Why does the columnstore index not fill the entire rowgroup

azure-sql-data-warehousecolumnstoreindex

I'm using [vColumnstoreDensity] to monitor the health of my columnstore indexes.

I've noticed that I've got one index that looks strange.

As far as my understanding goes, the columnstore index will fill a rowgroup before starting the next rowgroup. For best index performance, fuller row groups are better.

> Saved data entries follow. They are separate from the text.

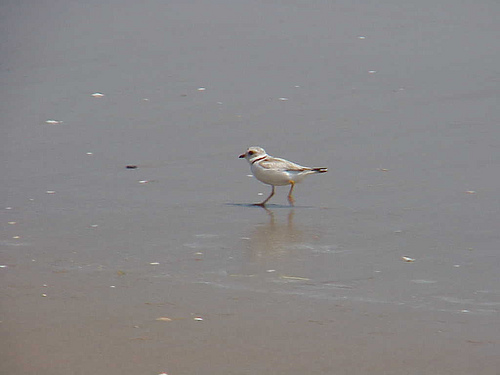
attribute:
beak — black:
[236, 154, 246, 161]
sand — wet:
[0, 27, 494, 372]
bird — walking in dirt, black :
[233, 140, 327, 212]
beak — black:
[235, 149, 249, 161]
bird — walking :
[223, 138, 333, 215]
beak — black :
[225, 145, 249, 165]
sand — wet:
[237, 226, 284, 247]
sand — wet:
[343, 300, 455, 373]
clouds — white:
[34, 20, 228, 91]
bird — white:
[233, 137, 335, 212]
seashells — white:
[43, 113, 67, 129]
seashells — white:
[89, 85, 106, 102]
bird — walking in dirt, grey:
[238, 147, 326, 208]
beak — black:
[238, 147, 247, 159]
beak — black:
[237, 151, 246, 161]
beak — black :
[226, 145, 252, 186]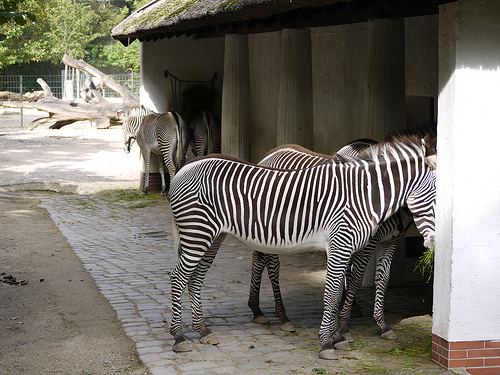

Having said all of this, I have one table that I'm having trouble understanding. Even after an index rebuild using the largest resource class (to give the maximum amount of memory possible to the build process) the [vColumnstoreDensity] view still shows this index as being spread across many partially full rowgroups.

COMPRESSED_rowgroup_count

4936

COMPRESSED_rowgroup_rows

2693512978

COMPRESSED_rowgroup_rows_MIN

468

COMPRESSED_rowgroup_rows_MAX

739443

COMPRESSED_rowgroup_rows_AVG

545687

Edit:

This is a clustered columnstore index.

Best Answer

There is an Extended Event that fires when a columnstore group is being 'cut', I think the event is column_store_index_build_process_segment. This event will have a 'trim' reason, and you should look for two possible trim causes:

  • memory (unlikely for your case), if the index build does not have enough memory to build a segment.
  • dictionary size (the likely cause), this happens if the dictionaries used to encode the data in a column segment reach the maximum size (16Mb).

Of course, to capture this event you need to set up an XE session during the index build (the linked article shows how).

You could also look at the post-build artifacts, specifically at the dictionaries, and see if the secondary dictionaries associated with the small segment are already at full size (16Mb). This would indicate the likely cause of trim to be full dictionary.